Music / Science KS2: How brass instruments make sound
In the House of Sound where the science of music and musical instruments is always being investigated, Greg Foot and Fran Scott investigate brass instruments and how they make their loud, bright sounds.
They explain that in order to make a sound, a brass player's lips must be made to vibrate very, very quickly. When placed against the mouthpiece of the instrument the air inside begins to vibrate too, forming sound waves.
To make different notes the amount of air vibrating inside the instrument has to be changed.
On a trombone, a part called the slide makes the tube of air that vibrates longer or shorter, and this changes the pitch of the note from lower to higher.
On an instrument like a trumpet, three parts called valves can be pressed down to change the amount of air.
Fran and Greg demonstrate how a sound wave travels using a large metal spring and form a standing wave with a length of rope.

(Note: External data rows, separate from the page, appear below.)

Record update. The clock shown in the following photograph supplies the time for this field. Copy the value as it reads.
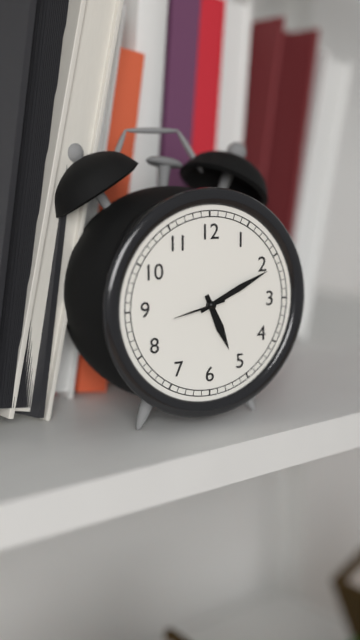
5:11:43
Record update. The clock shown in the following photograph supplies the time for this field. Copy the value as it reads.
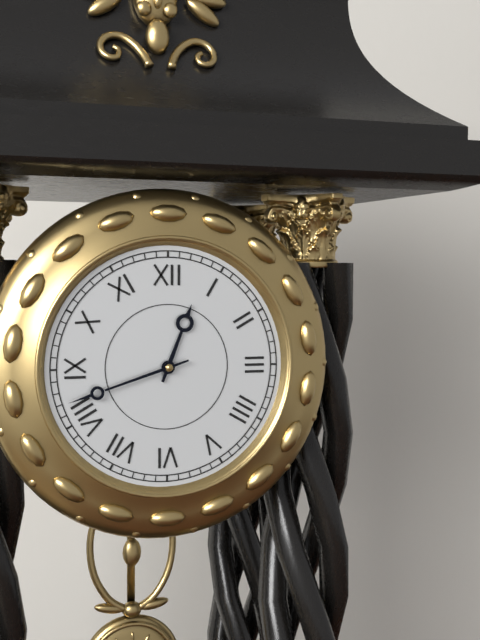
12:42
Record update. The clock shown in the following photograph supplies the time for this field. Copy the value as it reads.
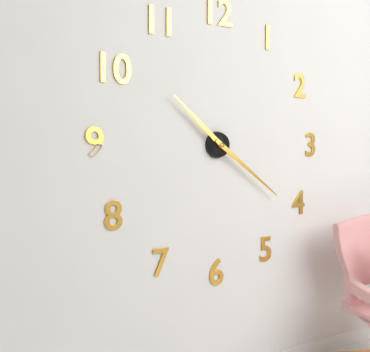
10:21
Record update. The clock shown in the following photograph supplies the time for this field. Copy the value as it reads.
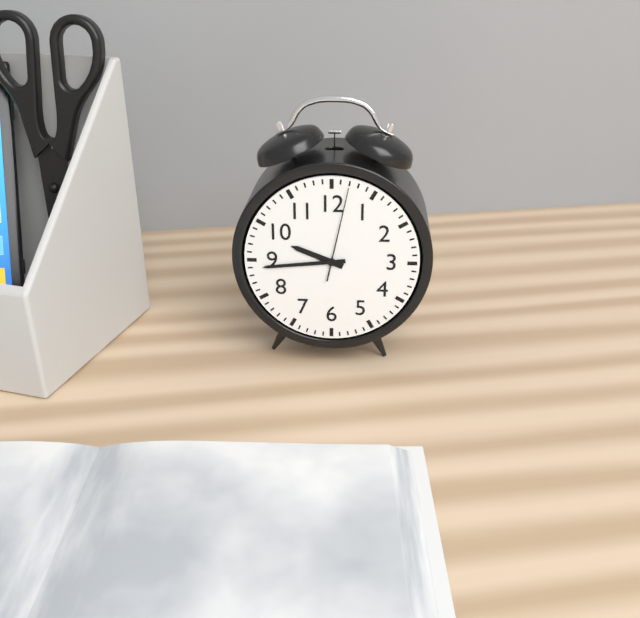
9:44:02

Fran also demonstrates how you can easily make a simple horn from a funnel, length of hose pipe and a hosepipe connector for a mouthpiece.
This clip is from the series House of Sound.

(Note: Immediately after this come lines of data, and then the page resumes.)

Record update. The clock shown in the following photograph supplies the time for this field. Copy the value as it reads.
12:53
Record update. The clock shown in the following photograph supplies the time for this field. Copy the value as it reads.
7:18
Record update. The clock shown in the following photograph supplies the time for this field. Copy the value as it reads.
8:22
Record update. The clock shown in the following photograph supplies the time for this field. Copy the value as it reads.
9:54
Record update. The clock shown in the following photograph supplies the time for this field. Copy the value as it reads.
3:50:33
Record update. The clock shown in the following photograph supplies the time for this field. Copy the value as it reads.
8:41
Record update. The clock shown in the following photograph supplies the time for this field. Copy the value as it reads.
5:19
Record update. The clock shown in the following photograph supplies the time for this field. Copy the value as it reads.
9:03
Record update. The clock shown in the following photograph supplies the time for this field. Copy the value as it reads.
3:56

Pupils can experiment with making sounds using just their own bodies and voices. Because sound needs a medium to travel through, they can discuss the media with which they are familiar - for example, water, a highly effective medium, as they may have discovered while swimming.
As an introduction to pitch, experiment with rulers on the edge of desks or tables, so they can find out and record that a long length of ruler vibrates more slowly than a short length and makes a lower sound.
This clip will be relevant for teaching Science or Music in primary schools at Key Stage Two or Second Level (Scotland).